#### [TASK]
Write the records out once more, exactly as they are given.

#### [MATERIAL FOR THE TASK]

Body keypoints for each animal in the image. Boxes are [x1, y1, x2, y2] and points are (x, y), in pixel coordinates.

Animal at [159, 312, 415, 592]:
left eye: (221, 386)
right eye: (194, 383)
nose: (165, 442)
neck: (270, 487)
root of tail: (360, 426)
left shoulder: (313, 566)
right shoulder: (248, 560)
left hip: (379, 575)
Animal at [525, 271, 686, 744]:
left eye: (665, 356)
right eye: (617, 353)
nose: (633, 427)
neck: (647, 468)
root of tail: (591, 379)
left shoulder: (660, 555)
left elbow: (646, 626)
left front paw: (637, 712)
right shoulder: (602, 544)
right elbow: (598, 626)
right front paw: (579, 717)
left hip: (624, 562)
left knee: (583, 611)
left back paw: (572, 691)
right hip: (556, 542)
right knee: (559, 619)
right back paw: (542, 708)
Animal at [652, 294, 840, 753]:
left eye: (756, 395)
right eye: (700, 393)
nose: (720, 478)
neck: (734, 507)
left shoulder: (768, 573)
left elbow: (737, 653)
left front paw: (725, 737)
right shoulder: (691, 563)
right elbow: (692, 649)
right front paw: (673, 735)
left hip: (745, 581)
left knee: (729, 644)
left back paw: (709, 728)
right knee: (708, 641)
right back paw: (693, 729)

#### [SOLUTION]
Body keypoints for each animal in the image. Boxes are [x1, y1, x2, y2] and points are (x, y), in pixel coordinates.

Animal at [159, 312, 415, 592]:
left eye: (221, 386)
right eye: (194, 383)
nose: (165, 442)
neck: (270, 487)
root of tail: (360, 426)
left shoulder: (313, 566)
right shoulder: (248, 560)
left hip: (379, 575)
Animal at [525, 271, 686, 744]:
left eye: (665, 356)
right eye: (617, 353)
nose: (633, 427)
neck: (647, 468)
root of tail: (591, 379)
left shoulder: (660, 555)
left elbow: (646, 626)
left front paw: (637, 712)
right shoulder: (602, 544)
right elbow: (598, 626)
right front paw: (579, 717)
left hip: (624, 562)
left knee: (583, 611)
left back paw: (572, 691)
right hip: (556, 542)
right knee: (559, 619)
right back paw: (542, 708)
Animal at [652, 294, 840, 753]:
left eye: (756, 395)
right eye: (700, 393)
nose: (720, 478)
neck: (734, 507)
left shoulder: (768, 573)
left elbow: (737, 653)
left front paw: (725, 737)
right shoulder: (691, 563)
right elbow: (692, 649)
right front paw: (673, 735)
left hip: (745, 581)
left knee: (729, 644)
left back paw: (709, 728)
right knee: (708, 641)
right back paw: (693, 729)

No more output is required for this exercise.